Pourquoi ce sourire ?

56 8 129
                                    

Craignez le sexe faible !



La Crue...


Un bruit assourdissant qui fait trembler la terre

Remonte par mes pieds, remonte par mes veines ;

Le colossal barrage édifié avec peine

Surplombe avec orgueil nos monuments amers.

La main sur un rocher, j'écoute son cœur battre ;

Je guette ses sursauts, j'écoute ses humeurs ;

Je sens sous la montagne un incessant labeur :

Le feu de la fureur que rien ne peut abattre.

Le jour est bientôt là où l'homme apprivoisé

Redeviendra sauvage et fuira les enclos.

La neige sur le feu rejoindra les nuées.

Le vaniteux barrage tremble dans la bataille,

Mais des rayons déjà en percent la muraille.

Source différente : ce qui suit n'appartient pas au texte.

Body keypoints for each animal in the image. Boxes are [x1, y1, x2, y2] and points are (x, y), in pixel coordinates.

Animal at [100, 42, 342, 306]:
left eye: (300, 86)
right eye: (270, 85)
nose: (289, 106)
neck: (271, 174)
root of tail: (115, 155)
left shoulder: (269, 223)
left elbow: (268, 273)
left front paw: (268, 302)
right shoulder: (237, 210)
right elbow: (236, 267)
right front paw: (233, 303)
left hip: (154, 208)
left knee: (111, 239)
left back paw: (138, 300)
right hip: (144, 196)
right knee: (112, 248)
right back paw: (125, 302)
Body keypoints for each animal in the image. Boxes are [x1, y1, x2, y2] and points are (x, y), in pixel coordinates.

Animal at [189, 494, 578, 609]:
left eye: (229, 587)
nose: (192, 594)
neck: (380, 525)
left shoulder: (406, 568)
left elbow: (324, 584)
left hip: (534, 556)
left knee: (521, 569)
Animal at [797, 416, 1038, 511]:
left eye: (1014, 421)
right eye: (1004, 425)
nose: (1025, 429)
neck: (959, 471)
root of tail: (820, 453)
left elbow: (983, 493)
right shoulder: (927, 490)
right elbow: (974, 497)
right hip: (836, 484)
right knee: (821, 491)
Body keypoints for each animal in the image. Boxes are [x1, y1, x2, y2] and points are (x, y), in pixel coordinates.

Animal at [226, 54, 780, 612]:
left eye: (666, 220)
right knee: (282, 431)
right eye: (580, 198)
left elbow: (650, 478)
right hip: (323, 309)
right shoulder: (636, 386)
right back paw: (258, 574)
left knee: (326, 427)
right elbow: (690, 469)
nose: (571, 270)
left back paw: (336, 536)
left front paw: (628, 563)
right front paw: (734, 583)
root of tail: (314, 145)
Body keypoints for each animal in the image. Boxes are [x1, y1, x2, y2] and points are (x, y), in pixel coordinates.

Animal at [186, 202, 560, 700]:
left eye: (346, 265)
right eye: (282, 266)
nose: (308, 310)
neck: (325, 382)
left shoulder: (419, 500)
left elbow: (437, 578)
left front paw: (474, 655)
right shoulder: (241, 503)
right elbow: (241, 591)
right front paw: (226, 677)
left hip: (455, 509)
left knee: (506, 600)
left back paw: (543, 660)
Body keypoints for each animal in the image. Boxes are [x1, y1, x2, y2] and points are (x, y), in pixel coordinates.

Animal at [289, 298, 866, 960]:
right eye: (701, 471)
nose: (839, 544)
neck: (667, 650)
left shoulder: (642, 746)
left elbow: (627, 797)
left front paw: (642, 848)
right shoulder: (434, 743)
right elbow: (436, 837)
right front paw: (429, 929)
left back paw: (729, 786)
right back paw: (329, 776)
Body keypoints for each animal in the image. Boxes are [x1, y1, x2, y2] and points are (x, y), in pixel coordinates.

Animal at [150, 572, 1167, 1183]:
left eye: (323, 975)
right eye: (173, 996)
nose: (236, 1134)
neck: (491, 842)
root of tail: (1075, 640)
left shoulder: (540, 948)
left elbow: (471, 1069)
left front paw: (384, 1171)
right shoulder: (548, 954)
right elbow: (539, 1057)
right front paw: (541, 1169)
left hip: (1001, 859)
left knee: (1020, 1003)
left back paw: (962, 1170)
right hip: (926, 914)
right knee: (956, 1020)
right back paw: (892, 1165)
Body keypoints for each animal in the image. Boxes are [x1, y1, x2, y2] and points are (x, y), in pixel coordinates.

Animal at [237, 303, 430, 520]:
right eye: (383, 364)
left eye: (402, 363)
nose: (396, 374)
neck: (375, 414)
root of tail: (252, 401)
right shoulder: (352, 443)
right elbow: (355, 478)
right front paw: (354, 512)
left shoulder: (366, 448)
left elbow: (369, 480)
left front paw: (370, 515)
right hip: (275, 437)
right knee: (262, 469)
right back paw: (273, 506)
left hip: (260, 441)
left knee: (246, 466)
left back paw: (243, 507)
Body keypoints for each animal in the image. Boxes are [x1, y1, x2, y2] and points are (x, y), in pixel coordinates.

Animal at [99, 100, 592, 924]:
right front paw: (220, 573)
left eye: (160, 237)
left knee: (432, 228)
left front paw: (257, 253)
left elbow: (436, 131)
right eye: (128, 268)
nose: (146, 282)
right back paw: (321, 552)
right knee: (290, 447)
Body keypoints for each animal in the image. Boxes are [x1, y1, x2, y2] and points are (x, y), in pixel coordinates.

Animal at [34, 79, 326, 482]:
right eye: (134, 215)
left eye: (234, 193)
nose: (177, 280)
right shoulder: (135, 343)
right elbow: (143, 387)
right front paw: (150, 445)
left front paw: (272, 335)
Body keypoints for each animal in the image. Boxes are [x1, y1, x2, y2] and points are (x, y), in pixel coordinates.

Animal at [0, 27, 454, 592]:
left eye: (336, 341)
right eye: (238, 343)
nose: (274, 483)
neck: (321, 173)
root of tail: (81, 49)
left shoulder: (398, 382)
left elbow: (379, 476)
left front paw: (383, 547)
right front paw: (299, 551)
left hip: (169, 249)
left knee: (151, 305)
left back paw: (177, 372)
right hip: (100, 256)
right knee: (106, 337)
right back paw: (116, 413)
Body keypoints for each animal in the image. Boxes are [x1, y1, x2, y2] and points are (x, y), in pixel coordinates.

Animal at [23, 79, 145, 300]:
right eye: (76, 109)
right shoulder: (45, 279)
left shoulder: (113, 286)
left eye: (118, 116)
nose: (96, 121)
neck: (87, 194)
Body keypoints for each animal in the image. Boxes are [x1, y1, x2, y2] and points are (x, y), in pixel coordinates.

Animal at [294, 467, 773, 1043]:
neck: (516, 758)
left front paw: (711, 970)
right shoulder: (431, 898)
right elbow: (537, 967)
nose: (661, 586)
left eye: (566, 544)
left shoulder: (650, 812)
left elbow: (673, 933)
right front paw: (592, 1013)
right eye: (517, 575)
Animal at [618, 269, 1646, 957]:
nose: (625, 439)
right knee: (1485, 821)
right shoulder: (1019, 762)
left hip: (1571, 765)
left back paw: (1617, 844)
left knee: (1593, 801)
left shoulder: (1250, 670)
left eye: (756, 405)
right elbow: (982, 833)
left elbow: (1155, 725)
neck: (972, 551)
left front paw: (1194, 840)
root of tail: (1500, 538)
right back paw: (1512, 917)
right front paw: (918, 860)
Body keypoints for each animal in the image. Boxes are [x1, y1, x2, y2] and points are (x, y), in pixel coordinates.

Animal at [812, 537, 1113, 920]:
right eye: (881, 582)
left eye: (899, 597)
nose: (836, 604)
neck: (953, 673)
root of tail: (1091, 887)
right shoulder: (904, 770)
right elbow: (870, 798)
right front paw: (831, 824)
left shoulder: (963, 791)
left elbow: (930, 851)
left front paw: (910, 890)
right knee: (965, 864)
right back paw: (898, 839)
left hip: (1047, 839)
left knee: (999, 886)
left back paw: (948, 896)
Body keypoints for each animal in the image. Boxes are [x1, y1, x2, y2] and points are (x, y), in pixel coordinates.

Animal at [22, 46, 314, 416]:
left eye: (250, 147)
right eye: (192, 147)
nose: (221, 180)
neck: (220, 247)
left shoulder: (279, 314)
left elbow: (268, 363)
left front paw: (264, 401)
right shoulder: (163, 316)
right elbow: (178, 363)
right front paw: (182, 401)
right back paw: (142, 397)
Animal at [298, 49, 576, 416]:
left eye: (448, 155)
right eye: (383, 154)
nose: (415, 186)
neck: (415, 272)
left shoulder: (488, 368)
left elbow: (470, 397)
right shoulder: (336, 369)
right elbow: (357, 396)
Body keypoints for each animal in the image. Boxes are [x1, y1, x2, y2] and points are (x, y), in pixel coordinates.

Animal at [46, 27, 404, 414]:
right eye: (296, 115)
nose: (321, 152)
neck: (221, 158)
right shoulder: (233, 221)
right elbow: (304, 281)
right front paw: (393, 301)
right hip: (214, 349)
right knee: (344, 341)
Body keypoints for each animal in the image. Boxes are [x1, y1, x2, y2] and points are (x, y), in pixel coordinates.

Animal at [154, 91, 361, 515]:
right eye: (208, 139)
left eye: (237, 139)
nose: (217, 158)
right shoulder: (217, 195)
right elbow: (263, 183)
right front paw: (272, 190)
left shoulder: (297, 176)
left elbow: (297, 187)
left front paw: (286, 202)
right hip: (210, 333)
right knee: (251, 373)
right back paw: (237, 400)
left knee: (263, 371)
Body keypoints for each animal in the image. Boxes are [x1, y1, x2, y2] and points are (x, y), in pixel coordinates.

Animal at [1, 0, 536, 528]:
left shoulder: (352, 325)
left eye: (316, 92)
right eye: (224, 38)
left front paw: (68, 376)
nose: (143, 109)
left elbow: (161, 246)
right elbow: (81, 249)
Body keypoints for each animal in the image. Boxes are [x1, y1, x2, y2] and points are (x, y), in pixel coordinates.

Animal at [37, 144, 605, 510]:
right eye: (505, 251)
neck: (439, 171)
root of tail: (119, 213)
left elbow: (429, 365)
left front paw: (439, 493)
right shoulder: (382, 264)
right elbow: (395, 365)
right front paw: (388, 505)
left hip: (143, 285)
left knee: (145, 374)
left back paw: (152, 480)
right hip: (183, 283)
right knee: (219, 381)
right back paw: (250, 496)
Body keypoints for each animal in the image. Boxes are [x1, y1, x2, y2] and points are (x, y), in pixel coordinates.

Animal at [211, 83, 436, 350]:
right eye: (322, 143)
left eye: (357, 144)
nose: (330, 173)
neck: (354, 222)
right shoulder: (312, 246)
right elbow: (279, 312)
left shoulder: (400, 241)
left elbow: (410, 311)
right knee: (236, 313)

Le jour après la nuit ne vient jamais trop tôt.





Prologue

[...]

Jeudi 7 octobre.

Lorsque tu es rentrée, je l'ai su au sursaut que j'ai eu en entendant claquer la porte. Tout de suite après, j'ai senti tes pas, lourds et précipités, ébranler la maison jusqu'au fond de mes entrailles. Et j'ai eu peur. Peur de voir ton visage, peur d'être là, devant toi, impuissant. Abject à force d'être inutile et de poser quand même mes yeux sur toi, de te juger, malgré moi, et de me retrouver condamné par ton regard, par tes larmes. Alors je n'ai rien dit. Je suis resté immobile, tremblant, les yeux baissés pour ne pas croiser le regard acéré de ma conscience. Et j'ai attendu.

Le téléviseur affichait une collection d'images sans queue ni tête, vertigineuse valse stroboscopique de couleurs, de lumières, d'une crudité violente et aguicheuse, que je laissais ruisseler sur mon esprit comme un baume apaisant, lénifiant. Un repos mérité après une dure journée de labeur. Bien sûr.

Puis, ça a été l'heure du dîner, et j'ai éteint l'écran d'un mouvement de télécommande pesant de dégoût et d'appréhension. Mes chaussons ont laborieusement frotté le sol jusqu'à la cuisine et, mécaniquement, mes mains ont désemballé, versé, remué et pressé quelques boutons. La vaisselle s'est cognée aux meubles et, après un ballet sans âme mais bien rôdé, le repas a été prêt et je me suis figé, debout devant la table dressée comme un obstacle insurmontable entre nous, obstruant ma gorge et drainant mes forces. De longues secondes se sont écoulées avant que je parvienne enfin à articuler quelques mots d'une platitude si désolante qu'ils sont retombés à mes pieds sans pouvoir briser ce mur de silence qui nous sépare. J'ignore comment j'ai fait, mais il m'est resté encore assez de force ou de lâcheté pour répéter mon appel sans me précipiter à ta rencontre. Je ne sais pas comment c'est possible, mais j'existais encore assez pour toi pour que tu m'entendes et que tu me rejoignes.

Les chaises qui grincent sur le carrelage, la vaisselle qui tinte, les mâchoires qui mastiquent. Le silence qui oppresse. Et qui creuse comme un acide des tranchées glacées de désespoir. La table qui n'en finit pas de s'allonger entre tes yeux rougis et moi. Et, dans un nouveau claquement sec, la porte de ta chambre qui coupe net toute perspective de retrouver le bonheur.